そして、「その保証は、イエス・キリストの中にあります… この確信こそが、私たちが『希望』と呼ぶものです。単なる楽観主義ではありません。楽観主義は失望の重みに押し潰されることがよくあります。しかし希望、キリスト教の希望は約束し、成就するのです」と強調。
「兄弟姉妹の皆さん、復活されたイエスこそがこの救いの保証です! 聖霊によって私たちの心に植え付けられた、満ち足りた状態への無限の渇きを満足させる泉なのです… キリストの復活は、単なる歴史的事象ではなく、時の核心にある変容をもたらす神秘。復活された方は生ける泉です。枯れることも、変わることもありません。常に清く、常に臨在し、渇く者たちのために常に備えられています」と確信を持って語られた。
*私たちに永遠に続く平安を与えてくれるのは主のみ
教皇はまた、聖アウグスティヌスの『告白録』を引用され、「神の素晴らしさによって目覚めさせられる深い霊的渇望」について語られた。「あなたは香りを放たれ、私は息を吸い込み、あなたを渇望しました。私は味わい、今や飢え渇いています。あなたは私に触れられ、私はあなたの平安を渇望して燃え上がりました」。
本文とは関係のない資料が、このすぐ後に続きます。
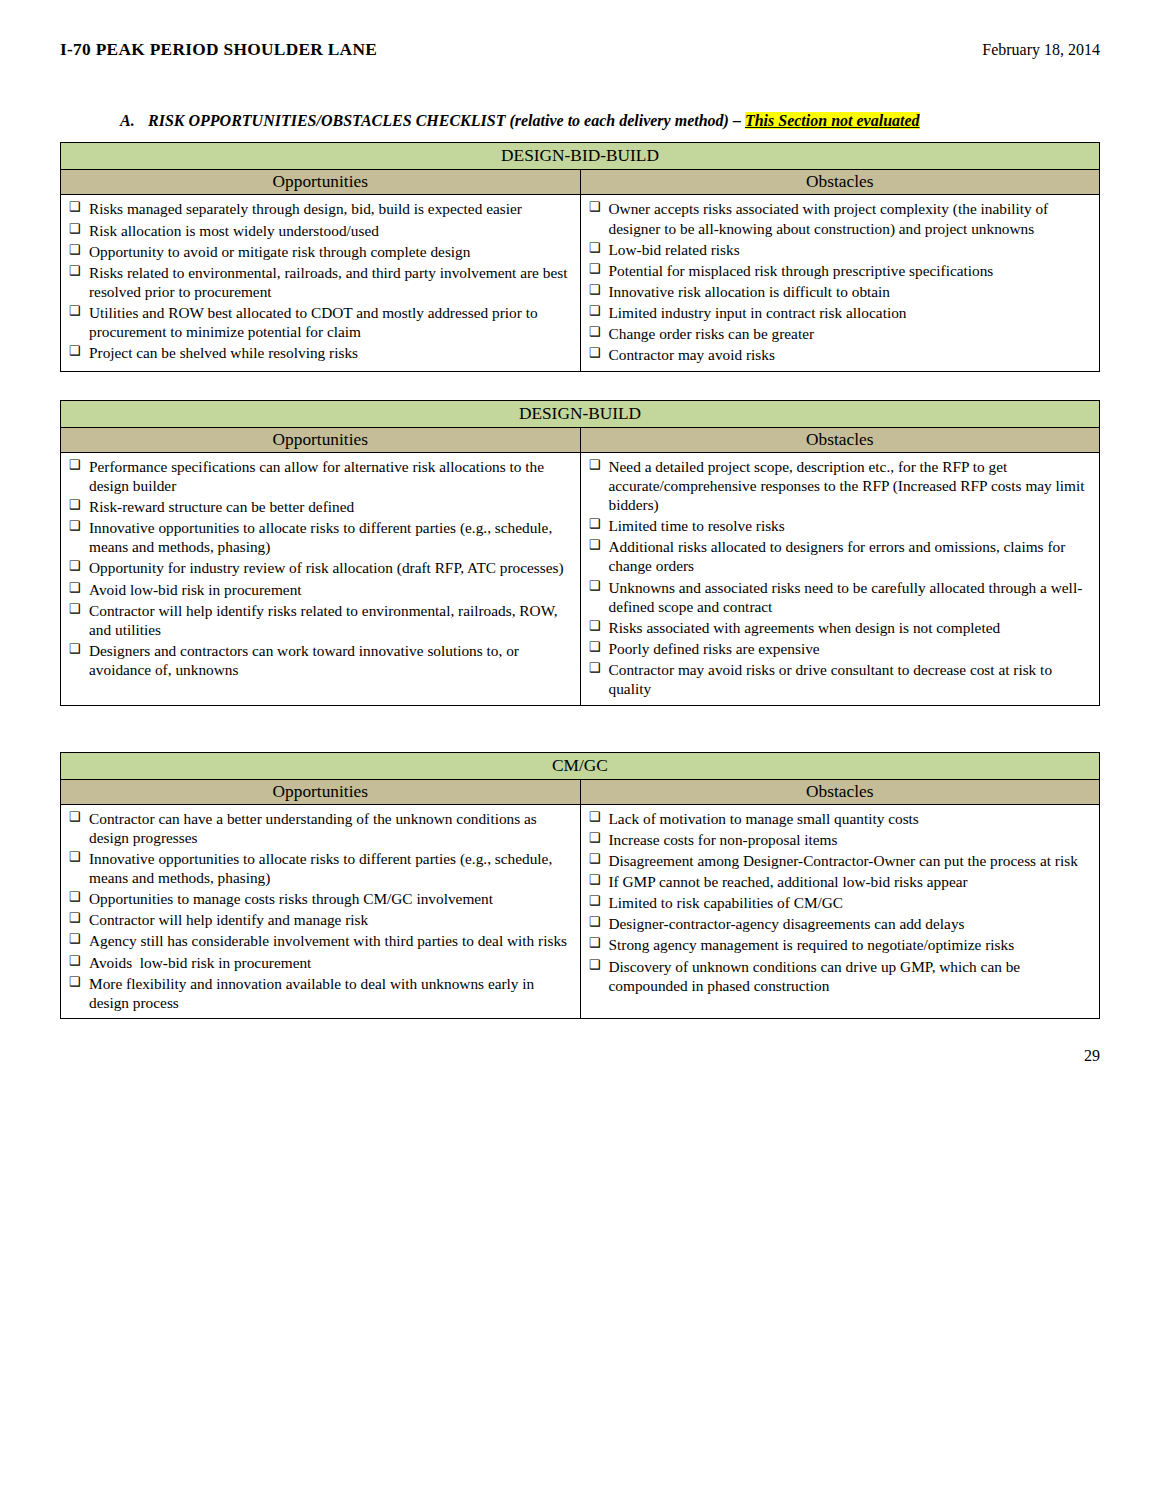I-70 PEAK PERIOD SHOULDER LANE
February 18, 2014
A. RISK OPPORTUNITIES/OBSTACLES CHECKLIST (relative to each delivery method) – This Section not evaluated
| DESIGN-BID-BUILD |
| Opportunities | Obstacles |
| Risks managed separately through design, bid, build is expected easier Risk allocation is most widely understood/used Opportunity to avoid or mitigate risk through complete design Risks related to environmental, railroads, and third party involvement are best resolved prior to procurement Utilities and ROW best allocated to CDOT and mostly addressed prior to procurement to minimize potential for claim Project can be shelved while resolving risks | Owner accepts risks associated with project complexity (the inability of designer to be all-knowing about construction) and project unknowns Low-bid related risks Potential for misplaced risk through prescriptive specifications Innovative risk allocation is difficult to obtain Limited industry input in contract risk allocation Change order risks can be greater Contractor may avoid risks |
| DESIGN-BUILD |
| Opportunities | Obstacles |
| Performance specifications can allow for alternative risk allocations to the design builder Risk-reward structure can be better defined Innovative opportunities to allocate risks to different parties (e.g., schedule, means and methods, phasing) Opportunity for industry review of risk allocation (draft RFP, ATC processes) Avoid low-bid risk in procurement Contractor will help identify risks related to environmental, railroads, ROW, and utilities Designers and contractors can work toward innovative solutions to, or avoidance of, unknowns | Need a detailed project scope, description etc., for the RFP to get accurate/comprehensive responses to the RFP (Increased RFP costs may limit bidders) Limited time to resolve risks Additional risks allocated to designers for errors and omissions, claims for change orders Unknowns and associated risks need to be carefully allocated through a well-defined scope and contract Risks associated with agreements when design is not completed Poorly defined risks are expensive Contractor may avoid risks or drive consultant to decrease cost at risk to quality |
| CM/GC |
| Opportunities | Obstacles |
| Contractor can have a better understanding of the unknown conditions as design progresses Innovative opportunities to allocate risks to different parties (e.g., schedule, means and methods, phasing) Opportunities to manage costs risks through CM/GC involvement Contractor will help identify and manage risk Agency still has considerable involvement with third parties to deal with risks Avoids low-bid risk in procurement More flexibility and innovation available to deal with unknowns early in design process | Lack of motivation to manage small quantity costs Increase costs for non-proposal items Disagreement among Designer-Contractor-Owner can put the process at risk If GMP cannot be reached, additional low-bid risks appear Limited to risk capabilities of CM/GC Designer-contractor-agency disagreements can add delays Strong agency management is required to negotiate/optimize risks Discovery of unknown conditions can drive up GMP, which can be compounded in phased construction |
29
さらに、「復活されたイエスは、永遠の命の源を確かなものとしてくださいました。主は生ける方(ヨハネの黙示録1章18節参照)、命を愛する方、死に打ち勝たれた方です… この地上での巡礼の旅路において、私たちを癒し、永遠に続く平安を与えてくださるのは、主のみ… 人間の心の最も深い問い―私たちには本当に行き着く場所があるのか? 私たちの存在には意味があるのか? そして無実の者の苦しみがどうして贖われるのか?―に答えるのはイエスのみです」と言明された。
*キリストは私たちと共に歩まれ、行先でもある
また教皇は、「復活されたイエスは、私たちの痛みから切り離された『上から』の答えを与えるのではありません… しばしば困難で、苦痛に満ち、神秘に包まれた道において、私たちと共に歩まれるのです… 私たちの水筒が空になり、渇きが耐え難くなるとき、それを満たすことのできる方は、ただイエスだけです」と語られた。
さらに、「イエスは、私たちと共に歩まれる方であるだけでなく、私たちの行先でもあります… イエスの愛がなければ、私たちの人生は目的を失い、真の『終わりなき、悲劇的な旅』となってしまいます… 「罪の傷が私たちを転ばせ、諦めさせ、絶望させることがあっても、私たちは倒れたままではいられません」とされ、「私たちは再び立ち上がり、足元を固めねばなりません。なぜなら復活されたキリストは、私たちが必ず(目的の地に)到達することを保証してくださり、私たちを『故郷』へと導いてくださるから。そこでは私たちが待ち望まれ、愛され、救われるのです」と信者たちに説かれた。